Traditionally, the gap between conforming and jumbo loan rates has been narrower. What the credit crunch has done is led to, effectively, a buyers' strike among investors that buy jumbo mortgages because they are not backed by an implied government guarantee like conforming loans. Until more investors opt to purchase bonds backed by jumbo loans, the wider-than-normal gap in rates will remain. The best rates are available within the 5 and 7Y fixed jumbo mortgage rate programs. Thirty year fixed money remains higher as investors don't have the appetite to lend large balance loans on a fixed basis in this environment. Investors believe rates should and could be higher in the future so they are offering ARMs. Many banks don't offer any 30Y fixed as a result of the interest rate risk.

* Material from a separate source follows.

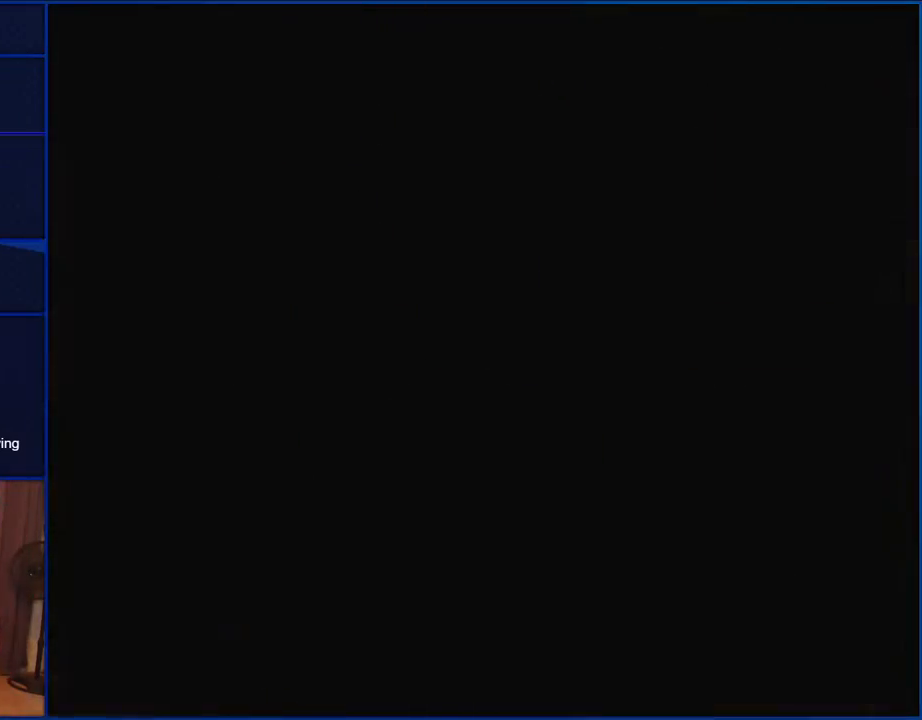
{"buttons": ["Y"], "events": []}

The short-term rate-cut the Federal Reserve was expected to announce Wednesday would not have any direct effect on long-term jumbo mortgage rates, although it will affect rates for things like home equity lines of credit and consumer credit cards. Nonetheless, news about Fed actions often prompts homeowners to take action. This is especially important if home values have been soft or falling in your area as equity is more important in a refinance than FICO score for most large balance scenarios.

If Congress makes that change, possibly by mid-February, banks and investors will be inundated with refi business, we have seen a dramatic increase in applications since the Bush gave his economic stimulus speech two weeks ago and the stock market tanked following MLK Jr day. There is a window that's going to be there; we don't know how long it's going to be there and are advising clients to lock at these levels. Don't get greedy by holding out for a rate that may never come as falling values create a situation where clients rates are substantially driven by their lack of equity. Get a package in place right now. I would not wait. Good candidates for refinancing: having equity in your home.

With property values declining in so many markets, the main thing to look for is whether the equity is there. Those who have at least 20 percent equity in their home - that is, their loan balances are equal to 80 percent or less of their home's market value - will have the easiest time refinancing. In areas that some lenders have designated as "soft" or "declining" markets, where home values are sliding, borrowers must have even higher levels of equity before lenders will approve a loan.

Also factoring into the "to refi or not to refi" conundrum this time around is whether borrowers measure up to the newly tightened underwriting guidelines. The most competitive rates are available to those customers with credit scores of 720 and substantial verified assets in bank/brokerage accounts. Borrowers these days also need to be prepared to provide proof of their income and assets, and sometimes tax returns.

Refinancing might not be advisable - or possible - for homeowners with impaired credit, or those who can't provide documentation of their income, or who have little equity and live in what can be determined as a declining market. It is far better to know your choices now than to procrastinate and find out that recent home prices and lending guidelines prevent you from refinancing your jumbo mortgage. Look for the Senate to vote and Bush to signoff by mid Feb.